Le conflit est-il terminé ?

Loin de là. Sur ce point, tout le monde est d’accord. Côté autorités, le département de la Justice a indiqué qu’il «continuer[ait] à poursuivre toutes les options possibles» en matière d’accès aux données, que cela passe par la coopération avec les fabricants, par des batailles judiciaires ou par «la créativité des secteurs public et privé» en termes de contournement technique. Quant à la firme à la pomme, elle assure qu’elle continuera «à augmenter la sécurité de [ses] produits, car les menaces et les attaques contre [ses] données sont de plus en plus fréquentes et sophistiquées». Elle serait déjà à pied d’œuvre, tant pour renforcer la protection d’iOS que celle de son service de «cloud». Pour l’Aclu, «ce n’est que partie remise dans une bataille inévitable» car «un jour ou l’autre, le FBI tombera sur un iPhone qu’il ne peut pas débloquer». Plus globalement, la controverse autour des technologies de chiffrement continue. D’après Reuters, une nouvelle législation serait dans les tuyaux du côté du Sénat américain.

Et en France ?

Le conflit entre Apple et le FBI s’est aussi invité au Parlement français. Les députés ont ainsi adopté un amendement au projet de loi antiterroriste, qui sanctionne de cinq ans de prison et de 350 000 euros d’amende «le fait, pour un organisme privé, de refuser de communiquer […] des données protégées par un moyen de cryptologie dont il est le constructeur» lors d’une enquête sur des faits de terrorisme.
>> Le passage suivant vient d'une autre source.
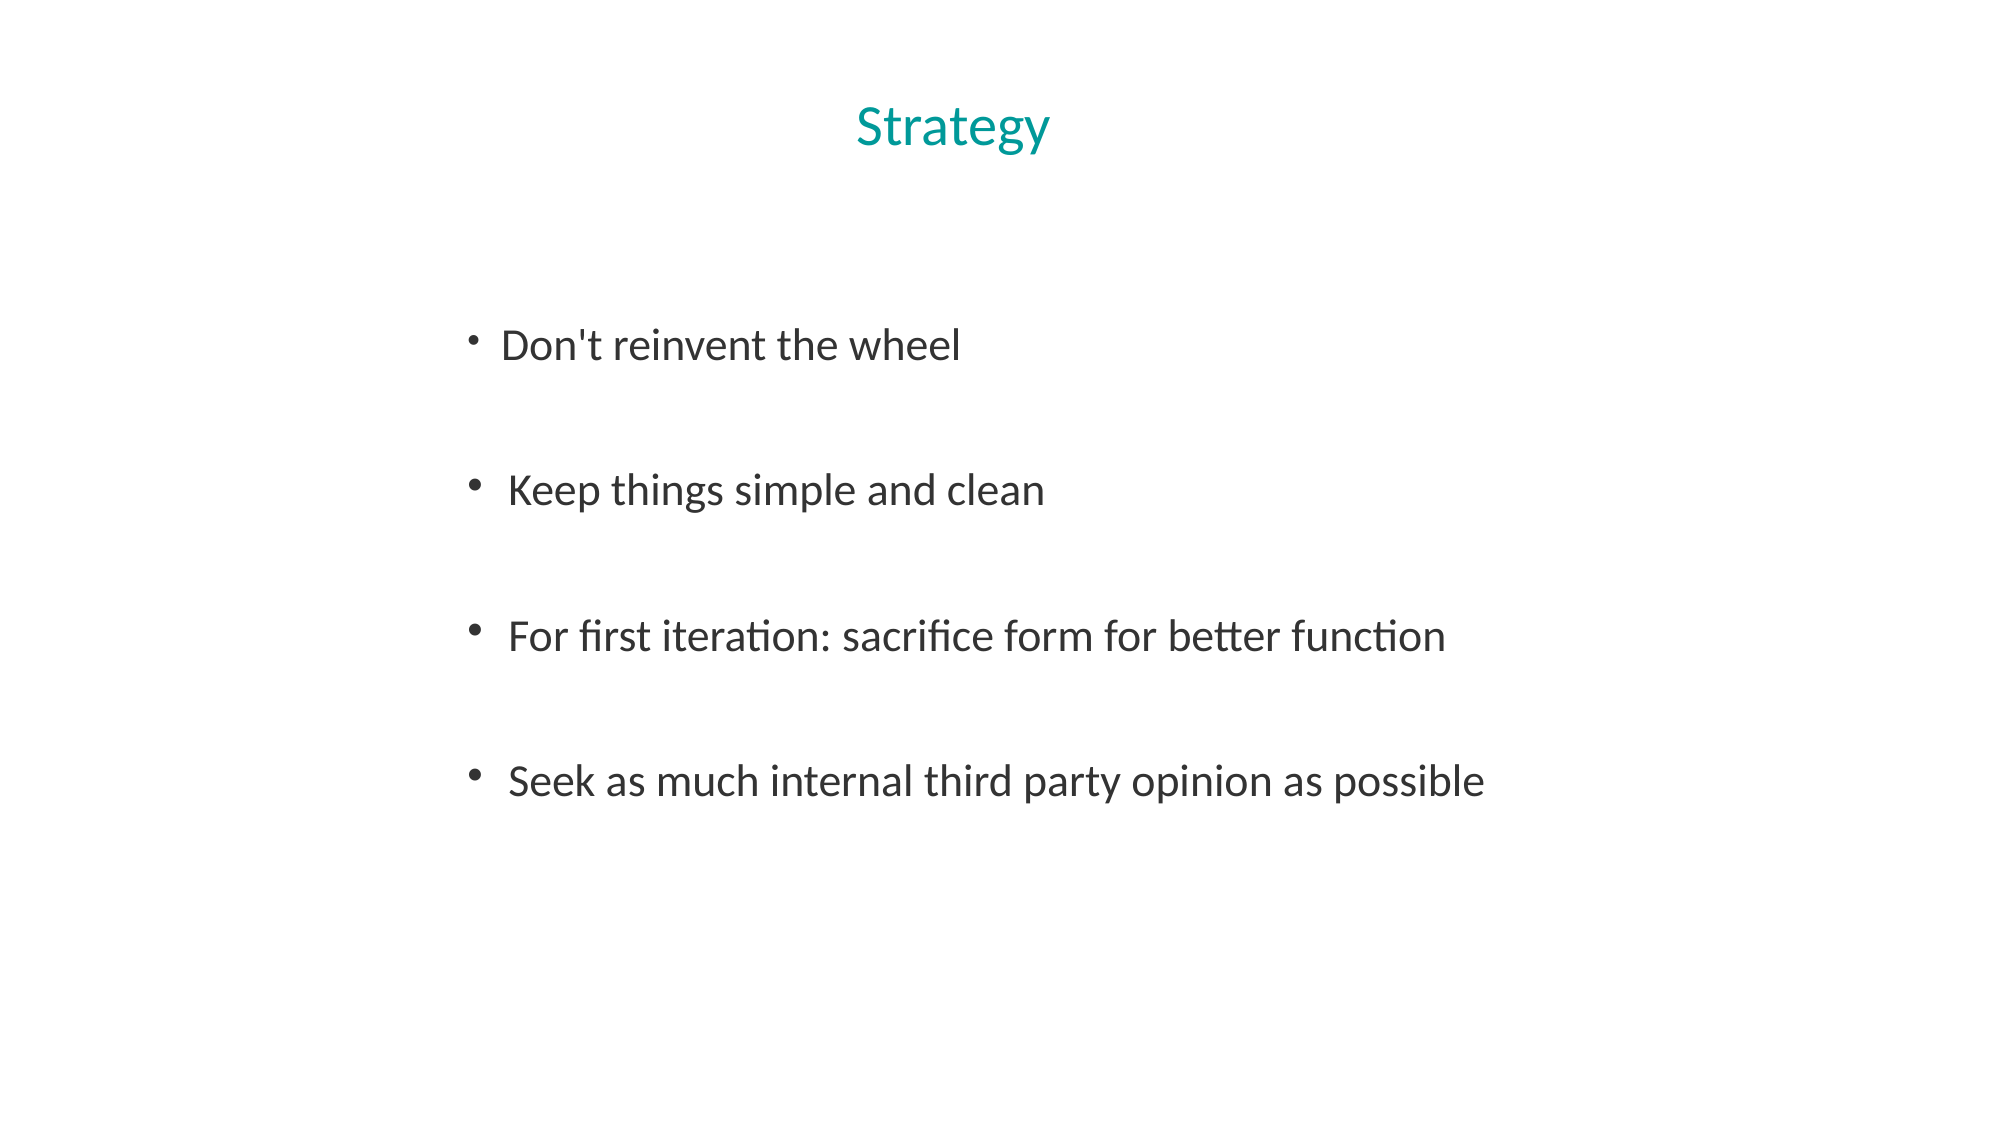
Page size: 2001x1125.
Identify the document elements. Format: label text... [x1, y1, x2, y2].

text_box Strategy [74, 75, 1834, 180]
text_box Don't reinvent the wheel Keep things simple and clean For first iteration: sacrifice form for better function Seek as much internal third party opinion as possible [452, 307, 1567, 813]
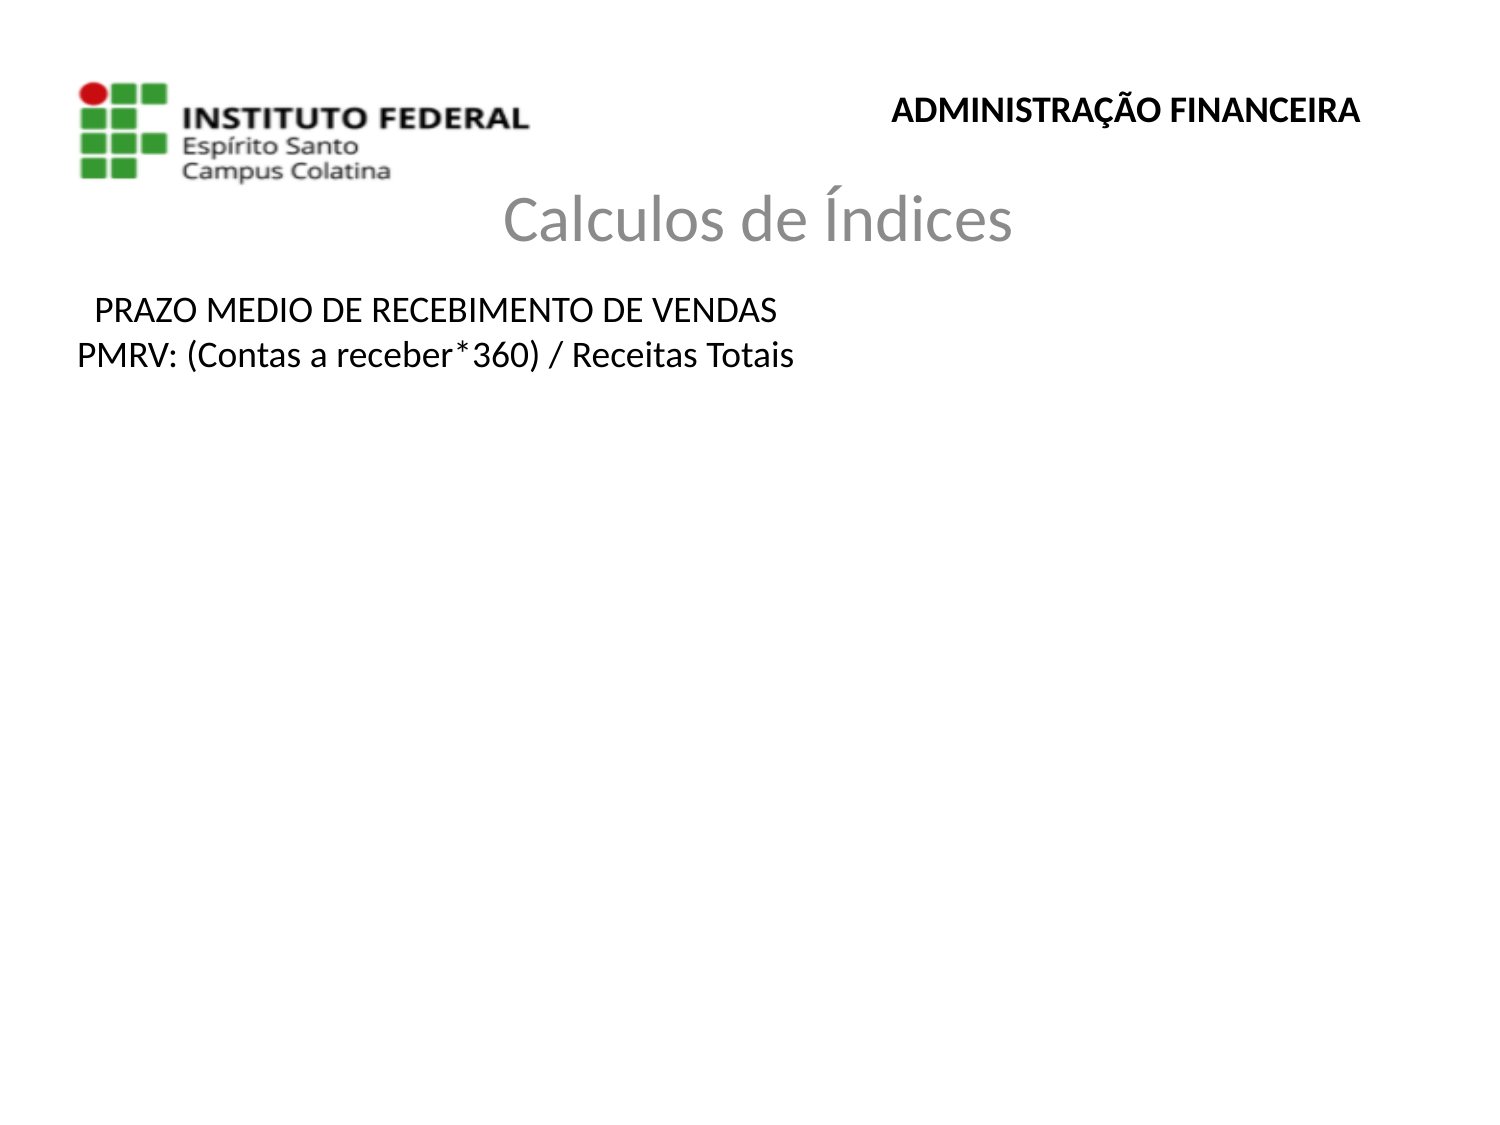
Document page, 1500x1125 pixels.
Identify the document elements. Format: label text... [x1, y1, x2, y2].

text_box PRAZO MEDIO DE RECEBIMENTO DE VENDAS PMRV: (Contas a receber*360) / Receitas Totais [27, 232, 845, 382]
text_box Calculos de Índices [309, 167, 1208, 274]
text_box ADMINISTRAÇÃO FINANCEIRA [797, 100, 1456, 160]
picture [64, 63, 550, 196]
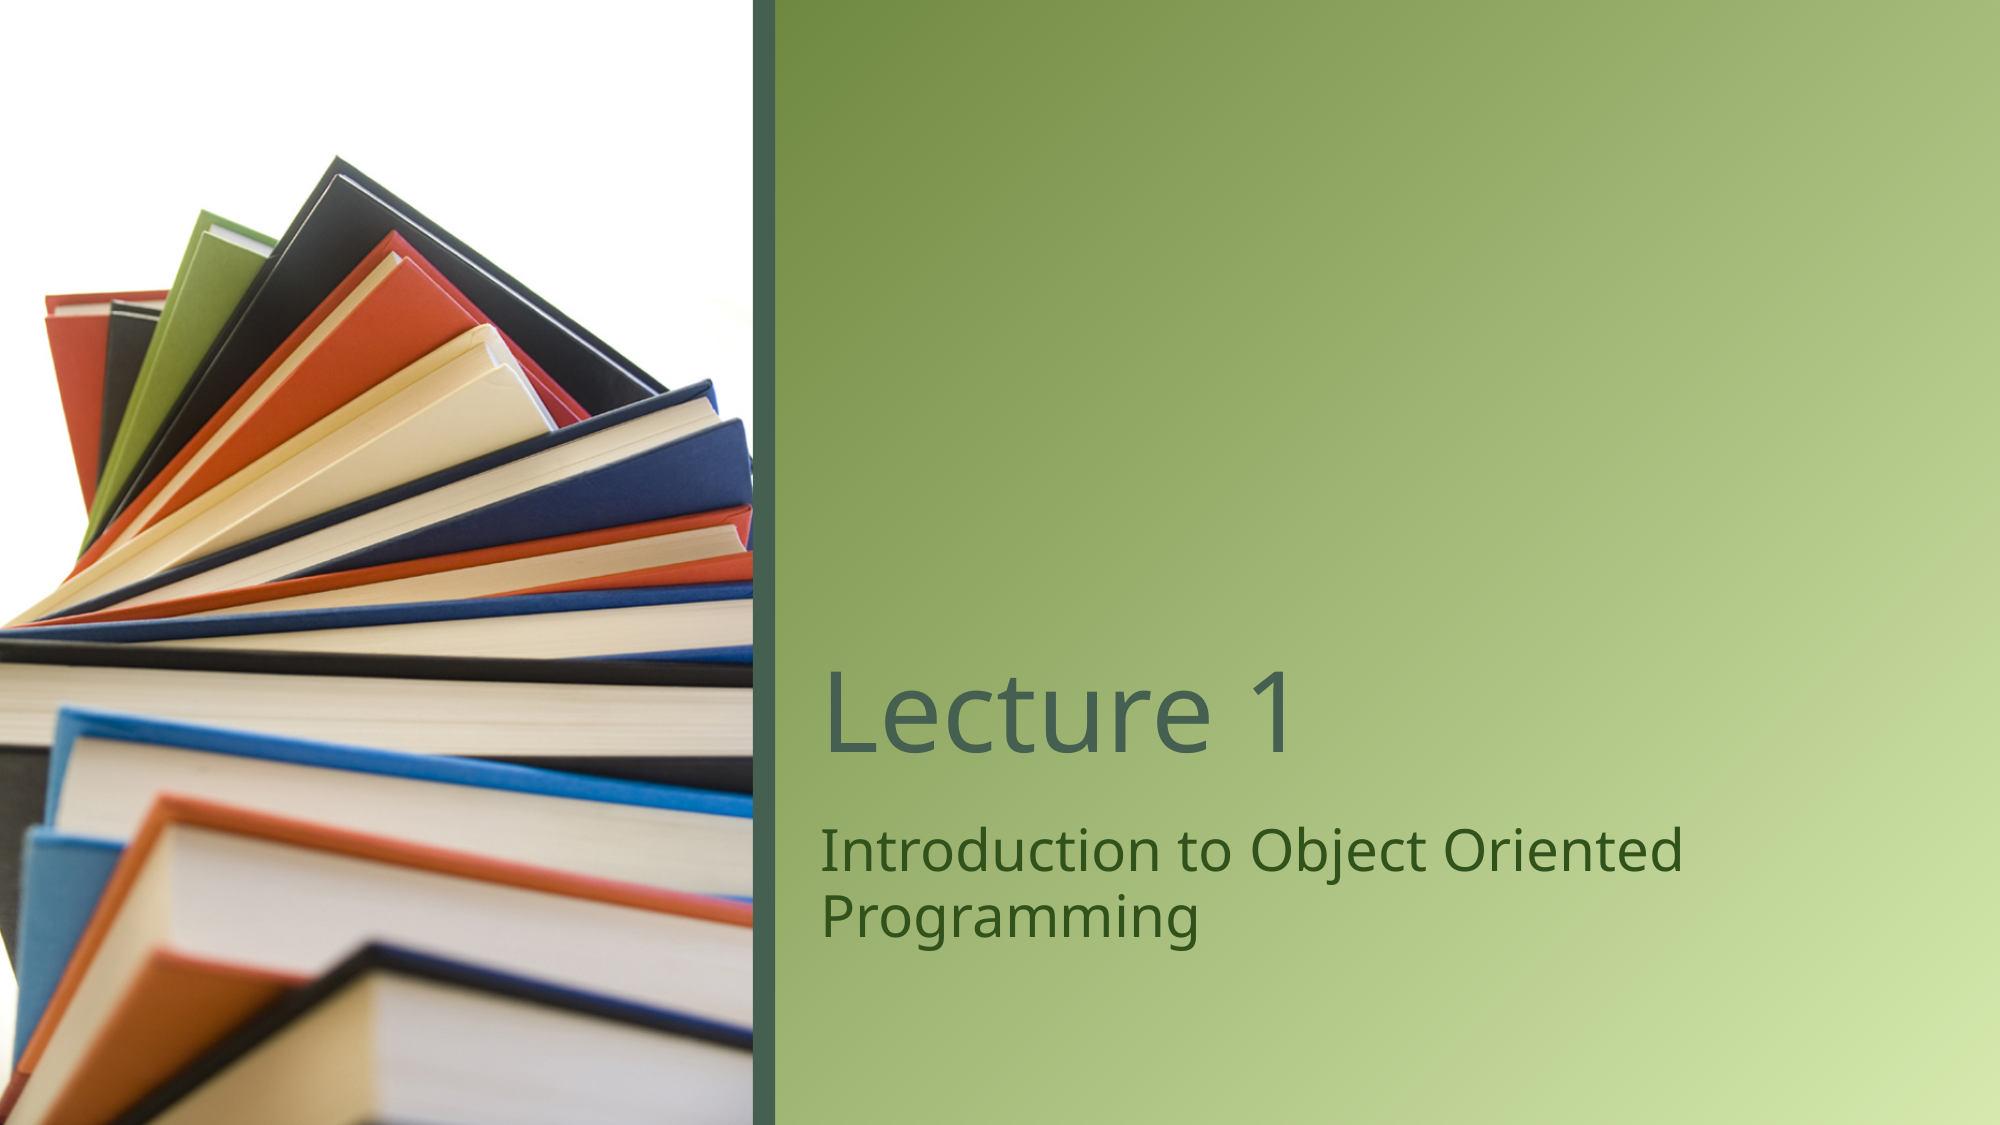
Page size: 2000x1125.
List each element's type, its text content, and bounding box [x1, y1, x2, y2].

title Lecture 1 [800, 245, 1951, 787]
picture [0, 0, 752, 1125]
subtitle Introduction to Object Oriented Programming [800, 808, 1951, 1013]
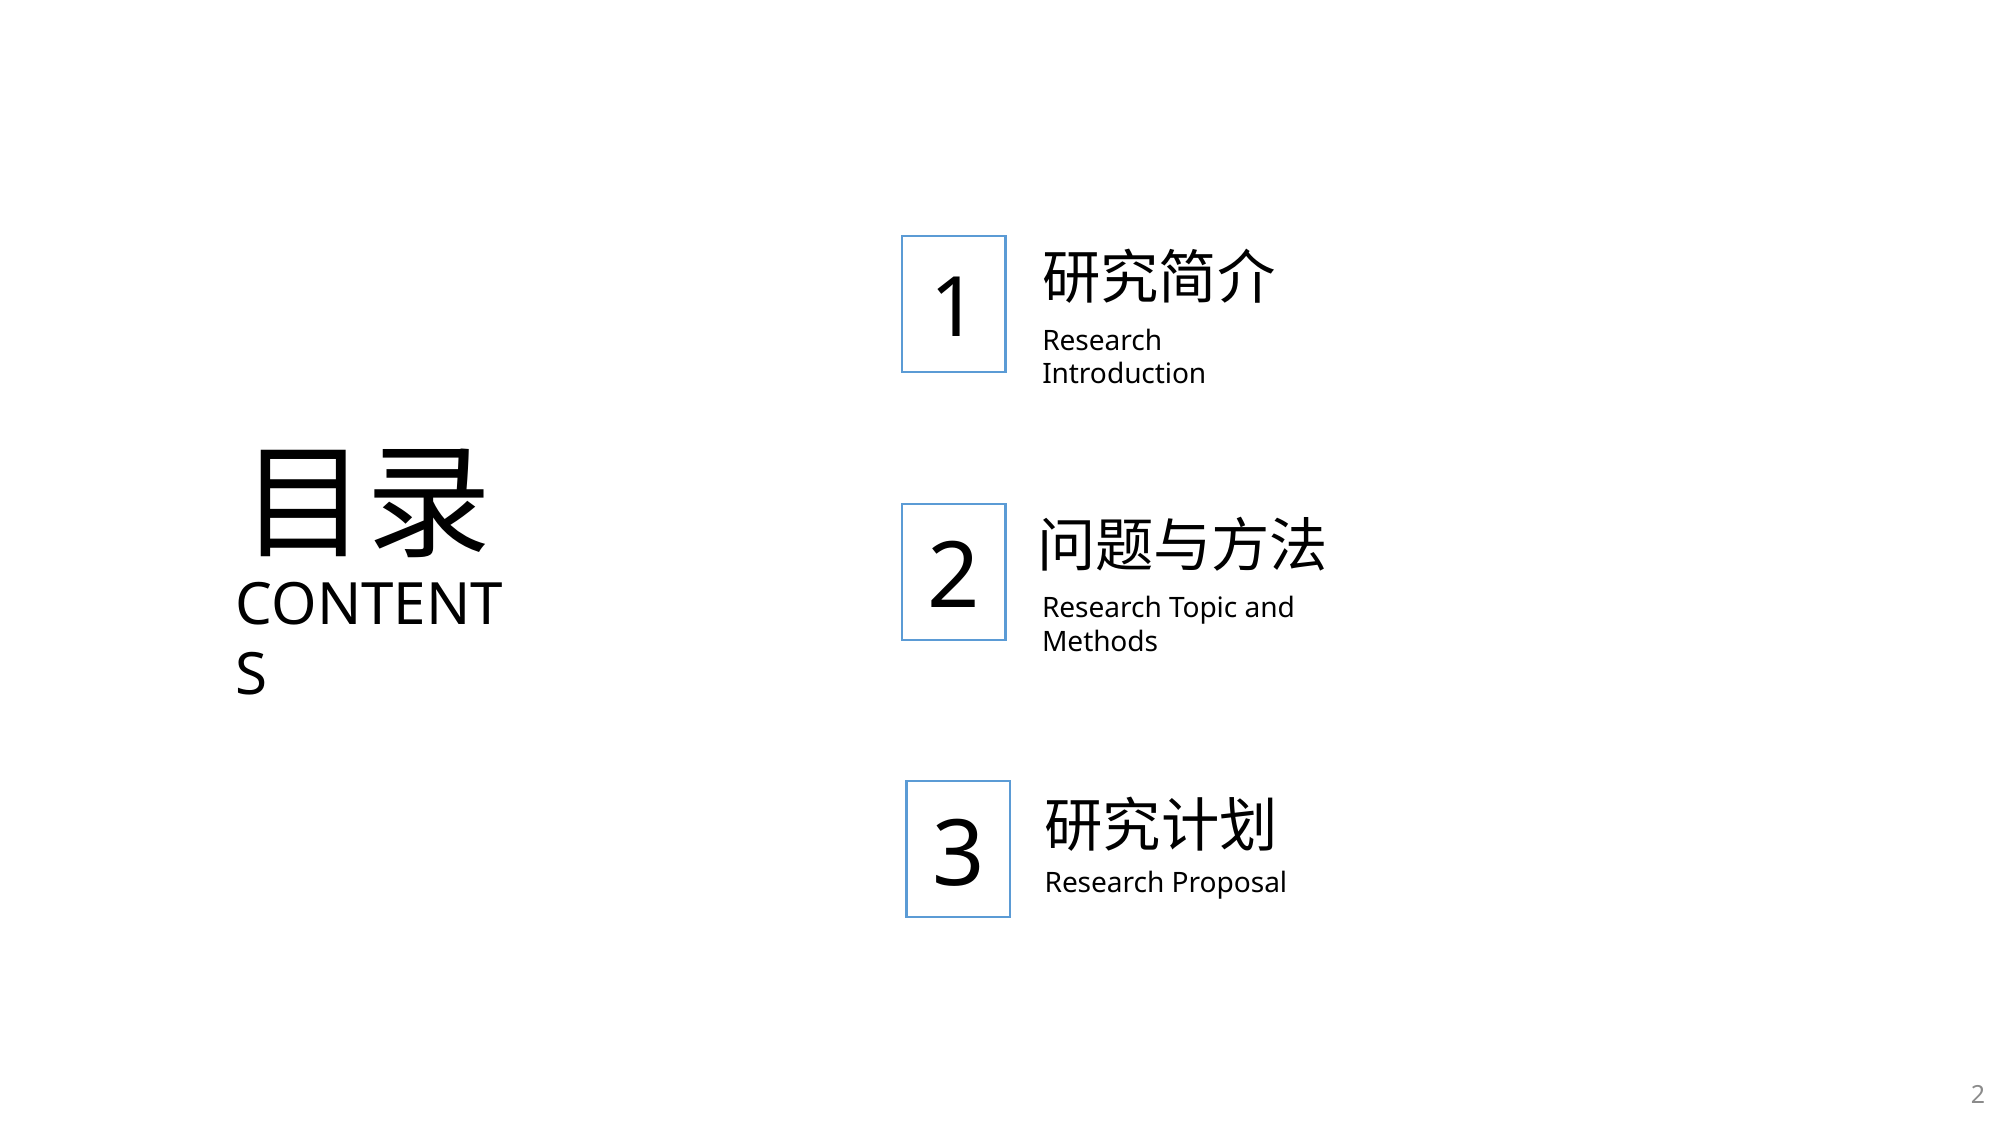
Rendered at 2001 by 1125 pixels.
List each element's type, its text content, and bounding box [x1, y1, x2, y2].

slide_number 2 [1550, 1065, 2000, 1125]
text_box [901, 781, 1330, 918]
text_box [897, 501, 1489, 640]
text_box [901, 233, 1327, 373]
text_box 目录 [221, 415, 512, 558]
text_box CONTENTS [221, 558, 549, 714]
Lors de son voyage aux Etats-Unis, le ministre de l’Intérieur avait apporté son soutien au FBI. Récemment, lors d’une séance de questions au gouvernement, il a mis en cause le «Darknet» et les «messages chiffrés».

Dans l’enquête sur les attentats du 13 novembre, c’est l’usage de téléphones «jetables» et de SMS «en clair» par les attaquants qui est ressorti. De manière générale, les téléphones chiffrés sont «loin d’être la majorité» de ceux auxquels sont confrontés les enquêteurs, indique une source policière à Libération. Le procureur de Paris, François Molins, n’en avait pas moins accusé, en septembre, les géants du Net de rendre «la justice aveugle» , citant le cas du smartphone de Sid Ahmed Ghlam, suspecté de meurtre et de tentative d’attentat à Villejuif. Des deux côtés de l’Atlantique, la «guerre de la cryptographie» est loin d’être terminée.